You can also phone anyone who describes himself as a loan broker and ask for a referal to a few hard money lenders. Brokers use borrowed money from many different sources to loan to you and collect a commission called points and/or loan origination fees.

Most hard money loan brokers act as a channel for small private parties who want to loan money at a higher interest rate.

Since you must have 30%-40% equity in the property over and above the loan, these loans are generally quite secure, even when made to people with poor credit histories. These lenders don’t reallly care if you pay or not because if you don’t pay they can foreclose the loan and take your property. They can make more money off your equity than any other way so they don’t mind if they have to foreclose, hense no need for credit.

You can often get hard money loans for less desireable properties such as on older mobiles on private land in scroungier neighborhoods. The lenders take more risk and expect and are entitled to a higher return.

Hard money loans usually carry from 5-20 points and sometimes additional loan origination fees. They also have two other drawbacks that must be considered. They carry much higher interest rates such at 12%-15% and are usually of very short duration such as 2-5 years. For these reasons they should not be used whenever you can get a better loan based on good credit. Because of the short repayment period and the high payments necessitated by the high points and loan fees I would not be so quick to use a hard money loan for anything except either quick flip fixer uppers that have a high profit built in OR for permanent financing on properties that have a very high positive cash flow such as low priced mobile home land/mobile combinations. The reason for the latter is simply that if you buy a property that can amortize its loan fully from rents in 2-3 years, you will have more than enough cash income to support the highter payments of a hard money loan. Hard money loans are the easiest to get of all loans BUT you must be a very good buyer to be able to buy property 30%-40% below market. This is easiest to do with distress sellers of mobile home/land properties, and in other than first class neighborhoods.

Hard money loans usually have NO personal liability. If not, insist on it during negotiations. No personal liability simply means that there will be a (Santa) clause in your loan agreement that says something like “The property securing this loan shall be the sole recourse in the event of default” That way if you can’t pay, the lender takes back the property and gets your YOUR equity for HIS lunch. He can’t sue you for any other money or reason and perhaps get a default judgment against you, which could be used to levy on or attach any other unrelated property or assets you may own. I love this no personal liability clause. Don’t make loan guarantees when you can avoid doing so. I would rather pay more interest and points in most cases that to have personal liability for many loans. Just look at what happened to Donald Trump and thousands of others during recent downturns in the real estate market. I would prefer a 7%-8% interest 30 year loan to hard money any day if I have a choice.
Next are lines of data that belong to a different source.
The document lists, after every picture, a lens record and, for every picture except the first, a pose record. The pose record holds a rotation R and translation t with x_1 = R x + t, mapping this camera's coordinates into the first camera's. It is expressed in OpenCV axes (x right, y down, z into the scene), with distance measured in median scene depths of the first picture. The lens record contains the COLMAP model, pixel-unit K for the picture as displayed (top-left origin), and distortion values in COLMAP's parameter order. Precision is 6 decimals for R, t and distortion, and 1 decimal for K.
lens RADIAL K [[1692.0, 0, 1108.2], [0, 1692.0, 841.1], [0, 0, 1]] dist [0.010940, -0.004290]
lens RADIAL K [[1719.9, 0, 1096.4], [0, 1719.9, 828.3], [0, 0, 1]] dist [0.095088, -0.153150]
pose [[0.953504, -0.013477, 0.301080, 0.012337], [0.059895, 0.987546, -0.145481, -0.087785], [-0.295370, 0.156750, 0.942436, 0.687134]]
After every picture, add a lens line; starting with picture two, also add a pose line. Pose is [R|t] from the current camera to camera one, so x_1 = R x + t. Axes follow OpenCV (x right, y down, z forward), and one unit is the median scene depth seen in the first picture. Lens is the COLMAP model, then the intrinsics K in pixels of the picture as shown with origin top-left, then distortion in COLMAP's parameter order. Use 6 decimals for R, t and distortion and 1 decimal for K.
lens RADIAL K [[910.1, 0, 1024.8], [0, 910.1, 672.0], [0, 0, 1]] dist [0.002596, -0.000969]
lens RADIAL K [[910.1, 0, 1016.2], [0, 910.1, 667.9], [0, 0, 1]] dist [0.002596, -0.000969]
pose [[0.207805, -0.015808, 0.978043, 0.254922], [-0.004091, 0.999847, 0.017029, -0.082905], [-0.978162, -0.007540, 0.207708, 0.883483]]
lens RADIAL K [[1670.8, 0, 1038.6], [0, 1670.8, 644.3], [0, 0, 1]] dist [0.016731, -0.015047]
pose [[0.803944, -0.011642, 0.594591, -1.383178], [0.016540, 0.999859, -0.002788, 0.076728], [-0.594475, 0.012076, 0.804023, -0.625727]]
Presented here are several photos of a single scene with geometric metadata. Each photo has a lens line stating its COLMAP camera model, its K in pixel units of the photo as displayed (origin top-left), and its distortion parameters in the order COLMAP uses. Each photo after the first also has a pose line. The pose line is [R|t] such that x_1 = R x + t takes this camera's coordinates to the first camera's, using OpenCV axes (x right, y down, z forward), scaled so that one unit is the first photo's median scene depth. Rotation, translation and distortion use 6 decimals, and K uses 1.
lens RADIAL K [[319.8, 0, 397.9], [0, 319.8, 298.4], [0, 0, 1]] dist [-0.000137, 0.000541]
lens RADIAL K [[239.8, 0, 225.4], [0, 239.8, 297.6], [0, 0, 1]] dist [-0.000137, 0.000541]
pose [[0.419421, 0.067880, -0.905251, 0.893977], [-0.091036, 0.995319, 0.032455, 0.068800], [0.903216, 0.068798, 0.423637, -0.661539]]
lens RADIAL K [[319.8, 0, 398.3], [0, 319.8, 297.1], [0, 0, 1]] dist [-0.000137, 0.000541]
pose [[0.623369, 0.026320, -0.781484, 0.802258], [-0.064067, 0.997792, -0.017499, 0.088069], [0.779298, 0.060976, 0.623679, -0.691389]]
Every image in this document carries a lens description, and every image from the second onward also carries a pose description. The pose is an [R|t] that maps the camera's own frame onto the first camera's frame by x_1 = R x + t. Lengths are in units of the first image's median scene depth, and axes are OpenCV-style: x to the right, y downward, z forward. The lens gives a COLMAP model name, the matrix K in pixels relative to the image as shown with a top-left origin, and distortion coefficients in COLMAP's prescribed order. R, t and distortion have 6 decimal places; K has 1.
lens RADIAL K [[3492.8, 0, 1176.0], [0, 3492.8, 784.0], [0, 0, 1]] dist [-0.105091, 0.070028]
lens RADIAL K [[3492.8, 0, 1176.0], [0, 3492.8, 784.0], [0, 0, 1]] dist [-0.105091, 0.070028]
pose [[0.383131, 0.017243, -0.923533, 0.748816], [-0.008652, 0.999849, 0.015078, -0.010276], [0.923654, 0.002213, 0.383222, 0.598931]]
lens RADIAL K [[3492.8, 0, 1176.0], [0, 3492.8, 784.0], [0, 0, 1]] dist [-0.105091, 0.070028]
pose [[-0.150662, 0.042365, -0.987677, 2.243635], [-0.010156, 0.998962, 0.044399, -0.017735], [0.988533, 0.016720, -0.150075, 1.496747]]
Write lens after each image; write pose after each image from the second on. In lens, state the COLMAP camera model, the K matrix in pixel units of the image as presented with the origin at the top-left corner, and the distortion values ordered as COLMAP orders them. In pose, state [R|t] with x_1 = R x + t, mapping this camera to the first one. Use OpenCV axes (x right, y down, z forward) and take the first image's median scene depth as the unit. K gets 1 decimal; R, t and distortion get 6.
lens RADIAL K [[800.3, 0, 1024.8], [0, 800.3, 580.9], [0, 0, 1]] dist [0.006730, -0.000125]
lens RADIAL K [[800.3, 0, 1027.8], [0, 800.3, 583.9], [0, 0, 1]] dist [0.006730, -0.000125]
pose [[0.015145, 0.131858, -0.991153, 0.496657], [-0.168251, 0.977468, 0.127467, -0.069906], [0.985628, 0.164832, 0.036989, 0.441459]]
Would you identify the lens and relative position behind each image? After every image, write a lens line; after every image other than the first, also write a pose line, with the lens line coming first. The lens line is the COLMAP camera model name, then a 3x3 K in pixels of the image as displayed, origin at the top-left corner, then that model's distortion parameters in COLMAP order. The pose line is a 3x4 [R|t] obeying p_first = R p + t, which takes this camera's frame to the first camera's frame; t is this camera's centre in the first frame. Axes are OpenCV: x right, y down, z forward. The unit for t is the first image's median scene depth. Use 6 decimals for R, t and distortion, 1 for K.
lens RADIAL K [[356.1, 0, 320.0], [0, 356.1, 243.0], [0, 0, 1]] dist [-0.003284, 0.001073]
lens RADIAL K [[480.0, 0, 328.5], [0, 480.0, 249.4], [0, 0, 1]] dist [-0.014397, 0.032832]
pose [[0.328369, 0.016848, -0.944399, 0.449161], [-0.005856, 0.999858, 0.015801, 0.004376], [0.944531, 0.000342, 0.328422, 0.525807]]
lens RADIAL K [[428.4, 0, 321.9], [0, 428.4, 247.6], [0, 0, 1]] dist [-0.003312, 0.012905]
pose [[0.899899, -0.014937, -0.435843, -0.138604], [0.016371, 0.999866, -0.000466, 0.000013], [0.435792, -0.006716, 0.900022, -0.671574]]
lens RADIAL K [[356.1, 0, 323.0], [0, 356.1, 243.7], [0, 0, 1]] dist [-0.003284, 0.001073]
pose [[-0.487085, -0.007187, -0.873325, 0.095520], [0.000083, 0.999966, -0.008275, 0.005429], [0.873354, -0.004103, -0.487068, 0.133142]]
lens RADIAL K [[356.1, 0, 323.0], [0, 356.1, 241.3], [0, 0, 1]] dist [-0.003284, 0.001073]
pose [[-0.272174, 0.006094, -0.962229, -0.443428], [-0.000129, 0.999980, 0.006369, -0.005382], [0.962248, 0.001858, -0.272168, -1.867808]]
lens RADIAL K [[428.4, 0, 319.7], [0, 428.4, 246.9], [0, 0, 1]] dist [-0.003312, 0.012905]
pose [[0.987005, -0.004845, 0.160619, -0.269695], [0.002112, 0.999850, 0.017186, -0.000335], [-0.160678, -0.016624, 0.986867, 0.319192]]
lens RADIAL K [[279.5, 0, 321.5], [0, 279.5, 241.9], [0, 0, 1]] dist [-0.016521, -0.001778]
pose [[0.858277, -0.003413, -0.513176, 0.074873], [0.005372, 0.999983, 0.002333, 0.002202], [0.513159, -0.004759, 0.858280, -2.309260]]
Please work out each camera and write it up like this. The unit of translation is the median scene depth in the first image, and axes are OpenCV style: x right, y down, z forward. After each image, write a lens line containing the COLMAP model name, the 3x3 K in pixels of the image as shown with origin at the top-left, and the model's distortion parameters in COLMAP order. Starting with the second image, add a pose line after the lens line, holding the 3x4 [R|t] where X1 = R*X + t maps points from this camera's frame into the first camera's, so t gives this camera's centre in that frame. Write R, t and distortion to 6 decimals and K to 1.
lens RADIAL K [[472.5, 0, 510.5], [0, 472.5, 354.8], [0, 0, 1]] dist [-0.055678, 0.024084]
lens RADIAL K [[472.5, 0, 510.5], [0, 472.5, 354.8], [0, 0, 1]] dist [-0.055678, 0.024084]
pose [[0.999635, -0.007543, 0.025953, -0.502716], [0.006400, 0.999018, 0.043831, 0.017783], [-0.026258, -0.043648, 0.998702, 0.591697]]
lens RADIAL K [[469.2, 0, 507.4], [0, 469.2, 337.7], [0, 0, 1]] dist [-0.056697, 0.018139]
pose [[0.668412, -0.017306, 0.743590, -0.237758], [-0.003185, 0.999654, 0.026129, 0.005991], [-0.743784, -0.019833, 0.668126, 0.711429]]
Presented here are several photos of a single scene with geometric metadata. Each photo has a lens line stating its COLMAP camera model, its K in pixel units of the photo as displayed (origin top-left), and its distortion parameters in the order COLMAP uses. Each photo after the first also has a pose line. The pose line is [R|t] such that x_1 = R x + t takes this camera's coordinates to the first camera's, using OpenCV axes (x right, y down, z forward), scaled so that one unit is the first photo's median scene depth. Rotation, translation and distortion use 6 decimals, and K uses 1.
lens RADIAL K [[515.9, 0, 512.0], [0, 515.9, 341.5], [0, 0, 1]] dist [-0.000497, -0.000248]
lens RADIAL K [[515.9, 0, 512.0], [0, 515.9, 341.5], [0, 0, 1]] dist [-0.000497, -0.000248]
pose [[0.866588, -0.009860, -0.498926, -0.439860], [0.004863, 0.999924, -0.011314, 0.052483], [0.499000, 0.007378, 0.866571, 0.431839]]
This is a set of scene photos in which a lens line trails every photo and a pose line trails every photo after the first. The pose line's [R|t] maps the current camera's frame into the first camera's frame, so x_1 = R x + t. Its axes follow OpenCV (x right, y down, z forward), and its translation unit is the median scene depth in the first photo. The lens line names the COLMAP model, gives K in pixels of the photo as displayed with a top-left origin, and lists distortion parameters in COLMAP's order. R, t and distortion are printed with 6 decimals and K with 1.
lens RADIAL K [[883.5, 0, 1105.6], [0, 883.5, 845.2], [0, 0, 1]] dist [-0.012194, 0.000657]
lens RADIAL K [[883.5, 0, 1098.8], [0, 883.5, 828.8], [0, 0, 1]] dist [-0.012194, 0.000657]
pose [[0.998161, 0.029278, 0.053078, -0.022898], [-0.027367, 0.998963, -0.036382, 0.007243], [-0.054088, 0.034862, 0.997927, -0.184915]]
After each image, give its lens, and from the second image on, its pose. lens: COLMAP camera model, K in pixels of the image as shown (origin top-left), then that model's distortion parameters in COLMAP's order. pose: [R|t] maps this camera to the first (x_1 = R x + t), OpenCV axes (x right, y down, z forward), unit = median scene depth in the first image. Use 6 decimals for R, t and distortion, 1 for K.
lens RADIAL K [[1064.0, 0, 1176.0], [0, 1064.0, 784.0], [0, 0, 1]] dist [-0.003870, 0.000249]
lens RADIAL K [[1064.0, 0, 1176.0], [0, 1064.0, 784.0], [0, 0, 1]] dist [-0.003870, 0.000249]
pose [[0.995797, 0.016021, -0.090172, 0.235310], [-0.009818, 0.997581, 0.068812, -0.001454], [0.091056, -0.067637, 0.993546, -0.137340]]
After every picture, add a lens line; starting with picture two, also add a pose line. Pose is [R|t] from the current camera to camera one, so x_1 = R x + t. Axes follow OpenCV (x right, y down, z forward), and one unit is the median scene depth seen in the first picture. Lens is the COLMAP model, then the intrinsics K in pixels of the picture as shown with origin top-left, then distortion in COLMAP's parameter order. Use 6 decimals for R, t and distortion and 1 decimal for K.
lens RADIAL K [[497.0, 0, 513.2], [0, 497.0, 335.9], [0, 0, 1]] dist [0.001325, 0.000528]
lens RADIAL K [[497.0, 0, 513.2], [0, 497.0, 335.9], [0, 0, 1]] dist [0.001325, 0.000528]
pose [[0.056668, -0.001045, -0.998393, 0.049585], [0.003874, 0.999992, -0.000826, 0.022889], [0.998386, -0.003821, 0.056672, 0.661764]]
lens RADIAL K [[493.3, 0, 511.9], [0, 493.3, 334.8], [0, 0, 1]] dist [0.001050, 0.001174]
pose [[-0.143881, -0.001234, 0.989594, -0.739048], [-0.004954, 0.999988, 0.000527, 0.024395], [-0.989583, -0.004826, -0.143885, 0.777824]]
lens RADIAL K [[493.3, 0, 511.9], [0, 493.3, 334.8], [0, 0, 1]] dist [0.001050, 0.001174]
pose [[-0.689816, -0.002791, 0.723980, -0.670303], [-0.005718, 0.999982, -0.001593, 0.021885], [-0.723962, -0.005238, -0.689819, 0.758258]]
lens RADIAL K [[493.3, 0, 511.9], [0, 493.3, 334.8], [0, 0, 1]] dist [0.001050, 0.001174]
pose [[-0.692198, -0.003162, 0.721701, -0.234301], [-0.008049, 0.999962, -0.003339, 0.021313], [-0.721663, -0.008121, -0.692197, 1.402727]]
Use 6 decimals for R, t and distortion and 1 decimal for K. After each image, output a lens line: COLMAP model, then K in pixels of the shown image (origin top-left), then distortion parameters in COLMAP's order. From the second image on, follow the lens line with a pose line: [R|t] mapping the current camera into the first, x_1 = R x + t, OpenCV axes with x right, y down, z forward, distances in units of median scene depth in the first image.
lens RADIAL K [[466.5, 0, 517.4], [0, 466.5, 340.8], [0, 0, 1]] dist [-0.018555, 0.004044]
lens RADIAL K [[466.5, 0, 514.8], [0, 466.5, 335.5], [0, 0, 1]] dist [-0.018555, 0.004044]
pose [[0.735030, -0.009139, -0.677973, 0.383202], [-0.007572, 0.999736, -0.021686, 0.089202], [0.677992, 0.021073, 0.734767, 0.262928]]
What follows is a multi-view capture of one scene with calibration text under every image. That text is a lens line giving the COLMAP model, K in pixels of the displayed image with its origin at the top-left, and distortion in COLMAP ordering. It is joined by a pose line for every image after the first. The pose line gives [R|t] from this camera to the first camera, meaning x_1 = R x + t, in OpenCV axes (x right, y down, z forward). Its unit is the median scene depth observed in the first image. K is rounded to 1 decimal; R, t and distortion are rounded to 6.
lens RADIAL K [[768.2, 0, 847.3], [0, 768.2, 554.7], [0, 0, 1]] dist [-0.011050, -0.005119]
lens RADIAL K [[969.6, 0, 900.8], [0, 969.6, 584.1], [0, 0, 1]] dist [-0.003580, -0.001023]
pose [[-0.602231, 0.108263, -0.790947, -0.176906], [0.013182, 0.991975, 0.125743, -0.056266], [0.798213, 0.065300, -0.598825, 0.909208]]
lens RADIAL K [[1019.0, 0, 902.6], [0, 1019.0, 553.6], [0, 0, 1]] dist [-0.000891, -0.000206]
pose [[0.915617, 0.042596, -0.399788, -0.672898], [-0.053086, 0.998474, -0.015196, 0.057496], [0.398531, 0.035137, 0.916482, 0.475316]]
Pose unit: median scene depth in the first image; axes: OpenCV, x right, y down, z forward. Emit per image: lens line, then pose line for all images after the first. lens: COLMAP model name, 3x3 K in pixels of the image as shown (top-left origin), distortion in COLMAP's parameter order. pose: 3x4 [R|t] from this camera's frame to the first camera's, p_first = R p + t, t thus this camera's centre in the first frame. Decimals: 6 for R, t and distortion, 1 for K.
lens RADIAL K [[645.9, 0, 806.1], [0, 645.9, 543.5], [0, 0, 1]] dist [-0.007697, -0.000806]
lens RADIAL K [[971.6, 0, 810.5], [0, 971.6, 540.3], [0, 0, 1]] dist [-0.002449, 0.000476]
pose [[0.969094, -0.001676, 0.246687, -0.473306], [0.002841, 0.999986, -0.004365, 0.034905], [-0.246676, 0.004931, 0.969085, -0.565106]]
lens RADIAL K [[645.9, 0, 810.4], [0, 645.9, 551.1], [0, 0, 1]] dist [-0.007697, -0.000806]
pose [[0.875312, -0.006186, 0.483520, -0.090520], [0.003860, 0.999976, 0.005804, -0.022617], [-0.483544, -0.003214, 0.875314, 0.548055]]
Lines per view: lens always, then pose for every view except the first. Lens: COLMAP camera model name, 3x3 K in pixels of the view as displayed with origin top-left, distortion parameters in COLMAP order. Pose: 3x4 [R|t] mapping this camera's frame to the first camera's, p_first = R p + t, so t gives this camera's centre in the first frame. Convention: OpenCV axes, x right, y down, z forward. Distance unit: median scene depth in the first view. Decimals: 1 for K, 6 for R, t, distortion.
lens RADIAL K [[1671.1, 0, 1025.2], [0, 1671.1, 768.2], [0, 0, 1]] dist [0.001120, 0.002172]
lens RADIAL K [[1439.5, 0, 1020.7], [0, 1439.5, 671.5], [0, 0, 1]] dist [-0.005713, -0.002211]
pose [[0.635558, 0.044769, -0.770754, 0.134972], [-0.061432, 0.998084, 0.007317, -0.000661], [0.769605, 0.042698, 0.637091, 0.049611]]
With some property you just don’t have such a choice. I can usually apply for a hard money loan with lenders who know me, by telephone, and after a five day waiting period I can go pick up my check on the 6th day. If speed is the most important factor a hard money loan can be advantageous.

Regards doc.

Amen! nt - Posted by GerryH VA

Posted by GerryH VA on March 19, 2002 at 21:57:56:


STOP SHOUTING!!! We agree … - Posted by Jerry Freeman

Posted by Jerry Freeman on March 19, 2002 at 16:42:09:

Dear Luke,

I agree with everything you’ve said. Since the question I was responding to was about whether it’s OK to lie about down payments, that’s what I focused on in my post.

A few weeks ago, I sat in the office of one of the biggest conventional MH dealers in my region and listened to him rail about how dealers lying about down payments had ruined the business. I believe I’m correct that it is an important issue (see also John Hyre’s follow-up post).

All your comments are also true, but I don’t understand why you’ve made such an issue. Have I offended you somehow? Posting in all caps is considered to be shouting, and your post gives the impression that you’re upset and shouting back at me.